• EXERCISE PROMPT: Could you copy every record below exactly, leaving out the pictures?

• MATERIALS PROVIDED:
##########
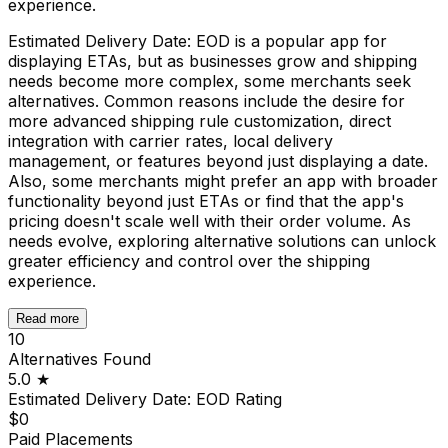
experience.
Estimated Delivery Date: EOD is a popular app for
displaying ETAs, but as businesses grow and shipping
needs become more complex, some merchants seek
alternatives. Common reasons include the desire for
more advanced shipping rule customization, direct
integration with carrier rates, local delivery
management, or features beyond just displaying a date.
Also, some merchants might prefer an app with broader
functionality beyond just ETAs or find that the app's
pricing doesn't scale well with their order volume. As
needs evolve, exploring alternative solutions can unlock
greater efficiency and control over the shipping
experience.
Read more
10
Alternatives Found
5.0
★
Estimated Delivery Date: EOD
Rating
$0
Paid Placements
##########
• RESULT OF THE EXERCISE:
experience.
Estimated Delivery Date: EOD is a popular app for
displaying ETAs, but as businesses grow and shipping
needs become more complex, some merchants seek
alternatives. Common reasons include the desire for
more advanced shipping rule customization, direct
integration with carrier rates, local delivery
management, or features beyond just displaying a date.
Also, some merchants might prefer an app with broader
functionality beyond just ETAs or find that the app's
pricing doesn't scale well with their order volume. As
needs evolve, exploring alternative solutions can unlock
greater efficiency and control over the shipping
experience.
Read more
10
Alternatives Found
5.0
★
Estimated Delivery Date: EOD
Rating
$0
Paid Placements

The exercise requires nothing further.